I in no way intended to imply that I have any real knowledge of autism, because I do not. So if any readers felt that I approached the subject too casually, I did not mean to. I apologize for perhaps lacking more sensitivity than I might have shown. But as I responded to one reader, whose entire family I know quite well, my heart is in the right place.

Now, back to something far less important. It has to do with dining out, and especially the interesting people you can encounter in Lake County’s fine dining establishments.

There certainly is no shortage of top-shelf restaurants in the area. They are many and varied. They all have different reasons to attract patrons. But since one of our main considerations is proximity to home, there are four places we seem to be attracted to most often. There are many, many others we visit on occasion, but when it comes time to respond to the question, “Where would you like to have dinner tonight?” (other than the obvious response “at home,”) we usually find ourselves choosing one of four nearby favorites: Skye, Molinari’s, Dino’s or Noosa.

Our choices became severely limited with the passing of Gavi’s. We miss it greatly. And someday – someday – it will open under new ownership. The sooner the better. Who knows when?

I told the lady of the house there are probably 100 people we will never see again since Gavi’s closed. Maybe 200. But I digress.

Be that as it may, one of the main attractions at our favored places is the people we see there — and talk to. She should have been a reporter — or perhaps a prosecutor. She asks better questions than I do.

One of the great qualities about Skye is that it is also a hotel, so you meet travelers from all over. Some of them are sales people, coming and going about their business, from Indiana and Minnesota to Queens, N.Y., and some are just homebodies enjoying a night out.

The other night, as the couple next to us was checking out, we heard the gentlemen caution against keeping the pen that is presented by the server to sign the check, because “it is bad karma.”

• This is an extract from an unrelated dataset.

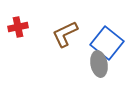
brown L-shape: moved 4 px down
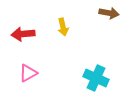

He explained. He recently pocketed a “house” pen and had very bad luck the entire next day. So he couldn’t wait to return the pen a day later.

Well, we talked about “bad karma,” we introduced ourselves, and he turned out to be a local CPA, Alan Hill, with Rea and Associates in Mentor.

The server couldn’t find the Mentor tournament basketball game for him on the TV, so Alan said they would go home and watch, although, he pointed out, “I don’t know why. I went to Willoughby.”

So did I, I said, when it was Union High, long before it was South.

His wife is Kristina Hill. She said she is a paralegal in Cleveland.

Where? I inquired. “Baker and Hostetler, 27th Foor,” she replied.

My response was an unbelieving “WHAT?”

She wondered why I was stunned. “Because,” I replied, “one of my very good friends is a partner at Baker.”

I told her his name is Wade Mitchell. She laughed with incredulity. “I do a lot of work for Wade,” she said.

Small world. We agreed he is an outstanding lawyer.

“Wade is not only an outstanding attorney,” I said, “ but I hire his band, Plaid Sabbath, every year to play for the Painesville Gyro Club’s St. Patrick’s Day party at Hellriegel’s.

“I already have him booked for 2014,” I said, adding, “I pass Wade and Carol every Sunday, walking down Center Street in Willoughby, walking to Burgers-n-Beer for breakfast.” They live just a few doors down from my brother on Glenwood Avenue, so it’s just a short, leisurely stroll downtown.

I could tell similar stories about people we meet at all the other restaurants. One just has to keep one’s ears open — and basically let the lady do most of the talking.